Al Michaels began the August 30 broadcast by asking Collinsworth if the Raiders were a playoff team. Saying “yes,” a minor fudge, would give a dreary preseason game some life. Collinsworth said, “Eh, I still think they’re probably a year or two away, don’t you?”
Collinsworth comes to the booth armed with an arsenal. Freeland wrote the Game Day app as a piece of proprietary software.
Instead of the clunky, analog boards analysts have lugged into TV booths for decades, Collinsworth and Freeland can add information on Game Day right up until kickoff. During games, Collinsworth views the data on a 13-inch laptop with a touch screen. The Game Day interface shows each player, often with phonetic spellings (“DAY-own Bucannon”), with one salient fact beneath their names (“1st round dime LB”). When saying Bucannon’s name during a game, Collinsworth might glance at the screen to make sure he’s pronouncing it correctly. If Bucannon does something great, Collinsworth will touch the name to bring up additional information that he and Freeland entered.
In the booth, Collinsworth also has a 28-inch touch-screen that houses a big, indexed document filled with notes that Collinsworth and Freeland have harvested from coach and player interviews conducted during the week. These notes may include longer, human-interest stories, or simply fully rendered versions of short notes in Game Day. For the Oakland-Arizona game, the document ran 38 pages.

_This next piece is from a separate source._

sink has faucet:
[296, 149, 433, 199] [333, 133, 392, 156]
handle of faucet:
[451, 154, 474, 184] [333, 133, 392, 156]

Freeland acts as Collinsworth’s spotter, but the post is largely ceremonial. He and Collinsworth almost never speak during games. Freeland will occasionally hand Collinsworth a notecard to remind him of a topic to discuss coming out of a commercial break or at the start of a drive. But when Collinsworth is on the air, the analysis is his alone.
You can break down Collinsworth’s utterances into distinct types. When Collinsworth said during the Arizona-Oakland game that second-year linebacker Khalil Mack got one scholarship offer after his senior year of high school, that’s pure research — it’s probably the most repeated thing about Mack’s biography.
When Collinsworth said that Raiders coach Jack Del Rio wanted to get Mack more sacks in Year 2, that came from a game-week interview.
When Collinsworth said that the Raiders had two sacks in a preseason game that Mack did not get credit for, but nonetheless should get credit for, because he forced them — that is film study. The kind of film study that writers do.
A few years ago, Collinsworth found himself in a weekly coach’s meeting with his old adversary Belichick. He told Belichick that one of his linemen was playing both tackle and defensive end. Belichick scoffed: The guy was only playing tackle. No, Collinsworth said, he’d seen him playing end on film. Belichick returned a while later and admitted Collinsworth was right; with Collinsworth’s command of the film established, Belichick larded him with inside dope.
The Collinsworth of Sunday Night Football shows how the old hot-take model of TV analysis is slowly changing. “The entire environment of television is so different than the ’90s,” said Gaudelli, the Sunday Night Football producer. “All these 24-hour networks — people are criticizing people all the time, or building them up all the time.”
If hot takes no longer seemed unique, neither do we assume the ex-jock’s knowledge of the inner workings of the game. The new breed of football writer — the Schatzes, Barnwells, and Browns — revealed that TV talkers were doing a Regular Joe gloss rather than real analysis. Some analysts were holding back; some didn’t seem capable of real analysis at all.